AllOutdoor Field Strip: FN Model 1900 Great Grandfather to Modern Pistols
The FN 1900 conceived from John Moses Browning’s brain is the footprint for the modern-day handgun. It had the greatest and most notable innovation in that its action was straight blowback with a slide! It was forward-thinking enough to not only have a cocking indicator, but it would also lock open on empty. Nearly 725,000 guns and 120 years later I have in my possession a piece of firearms history.
With the launch of our Curious Relics segment and the first two articles featuring this very same gun I figured it would be a cool chance to show you guys how it disassembles and functions. I will try and link to the first article here. The big thing to mention is that this is more of a general disassembly article rather than a field strip since involving the need for a tool and loose screws out in the field kind of disqualifies it. I do not recommend taking your gun apart without the proper experience. As simple as this all is it would be ill-advised should you end up hurting yourself or others or at the very least your very old and valuable firearm. With that said, let’s hop down the rabbit hole!
AllOutdoor Field Strip: FN 1900
1. First thing is first! Practice all the rules of gun safety. When disassembling a firearm you should always wear safety glasses due to multiple parts being under spring tension. Triple check that the firearm is unloaded. Check the chamber, magazine, and the area in between. All set? Let us jump right into it!
2. The first step in disassembling the FN 1900 is to remove the magazine. To do that you push the heel release toward the direction of the muzzle.
3. The magazines for these guns are very tight, but if properly lubricated the magazine should be under minor spring tension and push out about half an inch. From there pull out the magazine.

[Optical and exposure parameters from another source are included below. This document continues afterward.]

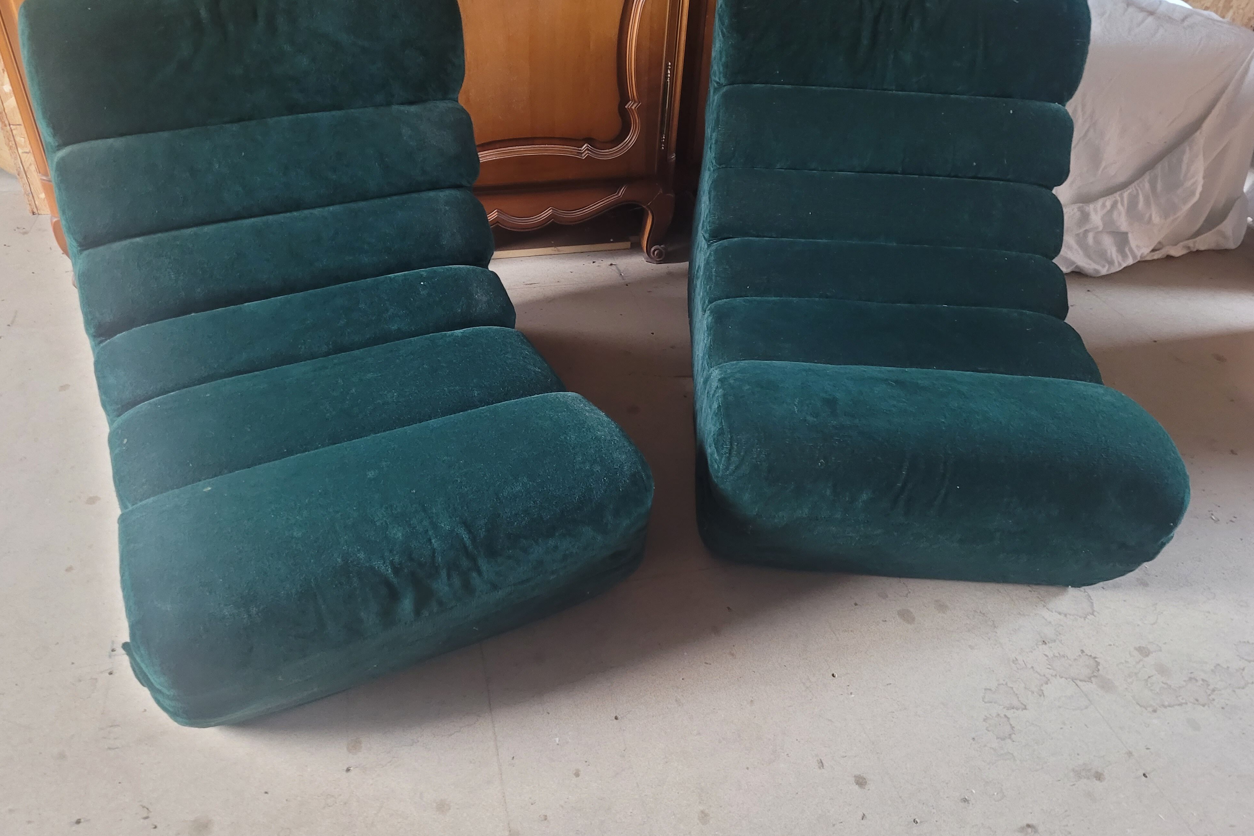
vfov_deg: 46.4
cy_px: 384
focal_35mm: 28
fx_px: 975
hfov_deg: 65.5
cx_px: 616
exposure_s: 1/25
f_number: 1.8
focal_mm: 5.4
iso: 640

4. After removing the magazine set it aside somewhere safe since these are old, fragile, and hard to come by. As of now if the FN 1900 is cocked you will see the indicator flush with the rear sight groove.
5. Pull the trigger (this is why it is important to make sure the gun is not loaded) to essentially un-cock the mechanism. The cocking indicator should block the view of the rear sight to the front sight.
6. From here you are in an un-cocked position and can now remove the two screws securing the slide to the breech block/bolt. Remember when removing screws to use the proper screwdriver. The ideal size is something just barely a smaller length than the long axis of the valley in the screw head. Too big will result in harming the firearm and too small will result in harming the screws.
7. Take care to put these screws in a safe place for the same reason as the magazine and every part to follow.
8. Now the slide is able to come off the frame and mainspring guide. Pull towards the front and if met with some sort of resistance make sure you followed the previous steps correctly.
9. Sometimes the slide is so tightly fitted that sliding the slide to the rear and letting it run forward will aid in freeing it from the frame.
10. Now that the slide is off, take time to examine how the recoil spring and guide are held. This is important as I mentioned earlier in that you should avoid harm to you or your very old firearm. Note that the recoil spring should look goofy like in the photo below.
11. In the photo below I am pointing at where the spring is held captive and is under some spring pressure.
12. At the spot pointed to above, grasp the spring and gently pull forward to the muzzle and lift out of the capture point. The spring itself should be held by the button on the end and if not you would have already found that out.
13. At this point the breech block should be able to be pushed to the rear of the frame.
14. The breech block should slide out the back of the frame unimpeded unless excessively dirty.
15. Now the “field strip” should be complete! Make sure that you still have all your parts. In order to reassemble just do the reverse of what I just went through and take the same amount of consideration and care while doing it.
When disassembled this would be the best time to put a good quality lube on the rails of the breech block, where the breech block meets the slide and even a drop on the barrel (not in). I would recommend putting a moderate amount of grease on the recoil spring and in the recess where the recoil spring sits in the slide. After reassembly un-cock it so tension is not unnecessarily held anywhere and put some oil on a rag generously and wipe down your gun. All of these things are great ways to prolong the life of a gun that has lived long after its time. Keep it that way! In closing, thank you to anyone who tuned in and followed along! I hope this was helpful and educational. Please always remember to practice proper gun safety and to be mindful of parts so that you do not lose any. Safe and happy field stripping!